### Problem to work on:
In the entries that follow, find the word "given" and report each line it is on.

BEGIN Study material

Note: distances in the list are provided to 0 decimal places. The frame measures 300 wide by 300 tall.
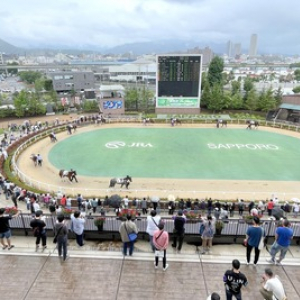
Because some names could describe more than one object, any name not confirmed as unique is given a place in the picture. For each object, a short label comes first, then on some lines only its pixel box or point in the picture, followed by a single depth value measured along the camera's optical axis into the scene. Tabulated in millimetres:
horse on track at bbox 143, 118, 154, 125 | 33494
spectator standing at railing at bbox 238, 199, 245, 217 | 13360
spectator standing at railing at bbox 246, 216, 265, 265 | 6492
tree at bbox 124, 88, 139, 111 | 43438
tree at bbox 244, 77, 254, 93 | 62944
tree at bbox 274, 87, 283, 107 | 41625
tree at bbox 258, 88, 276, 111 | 40062
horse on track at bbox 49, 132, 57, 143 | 26734
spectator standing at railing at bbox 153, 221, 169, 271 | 6285
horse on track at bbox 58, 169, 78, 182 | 17500
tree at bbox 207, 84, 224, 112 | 41250
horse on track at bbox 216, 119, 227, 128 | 32287
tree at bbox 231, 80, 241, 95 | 46522
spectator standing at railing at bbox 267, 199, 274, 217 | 12953
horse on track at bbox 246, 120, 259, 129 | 31547
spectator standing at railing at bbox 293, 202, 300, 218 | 13148
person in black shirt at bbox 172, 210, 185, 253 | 7078
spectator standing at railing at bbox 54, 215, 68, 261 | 6676
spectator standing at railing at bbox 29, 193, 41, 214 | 11562
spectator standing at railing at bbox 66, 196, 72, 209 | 13257
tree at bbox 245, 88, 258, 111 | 41406
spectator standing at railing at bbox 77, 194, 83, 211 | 13397
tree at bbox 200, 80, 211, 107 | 42875
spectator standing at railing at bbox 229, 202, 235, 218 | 13352
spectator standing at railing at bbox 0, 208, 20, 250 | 7027
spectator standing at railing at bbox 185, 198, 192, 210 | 13312
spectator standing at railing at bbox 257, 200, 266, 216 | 12884
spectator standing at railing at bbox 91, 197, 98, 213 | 13258
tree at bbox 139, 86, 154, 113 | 43688
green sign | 36531
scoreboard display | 34656
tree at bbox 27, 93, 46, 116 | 39825
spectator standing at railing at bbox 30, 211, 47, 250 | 7039
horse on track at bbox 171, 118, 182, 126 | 32750
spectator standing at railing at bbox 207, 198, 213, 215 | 13237
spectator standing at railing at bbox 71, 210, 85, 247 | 7148
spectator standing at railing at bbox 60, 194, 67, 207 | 13305
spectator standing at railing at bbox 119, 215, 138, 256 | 6840
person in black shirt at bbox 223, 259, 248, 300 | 5027
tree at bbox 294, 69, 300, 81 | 138325
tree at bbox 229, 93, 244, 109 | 42094
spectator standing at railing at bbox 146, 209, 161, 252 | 6977
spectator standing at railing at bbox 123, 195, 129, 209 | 13509
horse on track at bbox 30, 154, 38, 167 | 20688
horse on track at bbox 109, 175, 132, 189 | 16734
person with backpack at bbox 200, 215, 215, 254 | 7171
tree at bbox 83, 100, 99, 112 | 42406
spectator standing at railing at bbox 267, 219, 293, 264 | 6426
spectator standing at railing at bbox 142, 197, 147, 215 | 13281
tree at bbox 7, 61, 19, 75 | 161562
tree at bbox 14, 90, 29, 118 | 38781
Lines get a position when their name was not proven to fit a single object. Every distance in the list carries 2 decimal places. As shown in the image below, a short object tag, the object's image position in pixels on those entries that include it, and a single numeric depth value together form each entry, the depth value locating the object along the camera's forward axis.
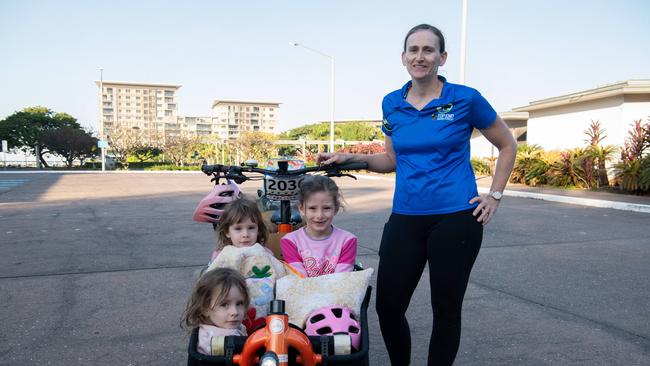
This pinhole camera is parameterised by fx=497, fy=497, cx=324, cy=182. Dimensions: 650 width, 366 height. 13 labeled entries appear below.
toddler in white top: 2.24
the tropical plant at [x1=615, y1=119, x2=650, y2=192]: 14.73
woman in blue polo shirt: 2.40
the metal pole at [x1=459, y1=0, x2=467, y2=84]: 17.83
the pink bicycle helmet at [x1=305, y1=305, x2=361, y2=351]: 2.17
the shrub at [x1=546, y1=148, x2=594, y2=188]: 17.36
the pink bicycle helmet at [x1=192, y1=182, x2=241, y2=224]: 3.40
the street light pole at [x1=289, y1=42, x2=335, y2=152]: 30.82
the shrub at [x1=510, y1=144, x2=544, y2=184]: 19.71
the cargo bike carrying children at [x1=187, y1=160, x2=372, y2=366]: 1.87
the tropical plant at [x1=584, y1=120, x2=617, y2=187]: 16.72
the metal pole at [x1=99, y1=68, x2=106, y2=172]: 37.16
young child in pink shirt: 2.76
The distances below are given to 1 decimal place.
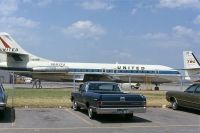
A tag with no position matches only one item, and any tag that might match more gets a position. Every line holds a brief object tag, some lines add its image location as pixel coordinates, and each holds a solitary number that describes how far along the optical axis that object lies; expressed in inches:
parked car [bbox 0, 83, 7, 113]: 603.1
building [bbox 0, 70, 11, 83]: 2830.2
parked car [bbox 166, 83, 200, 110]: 757.3
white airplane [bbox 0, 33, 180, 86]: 2010.3
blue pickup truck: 600.4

END Study material

### Written solution:
Because some names could describe more than one object, any name not confirmed as unique is given a place in the picture. For each object, a short label comes first, then on some lines only its pixel box or point in the picture, followed by a single depth value measured along the camera's optical axis into the scene. Tabulated in millimetres:
The distances below are given to 1 decimal place.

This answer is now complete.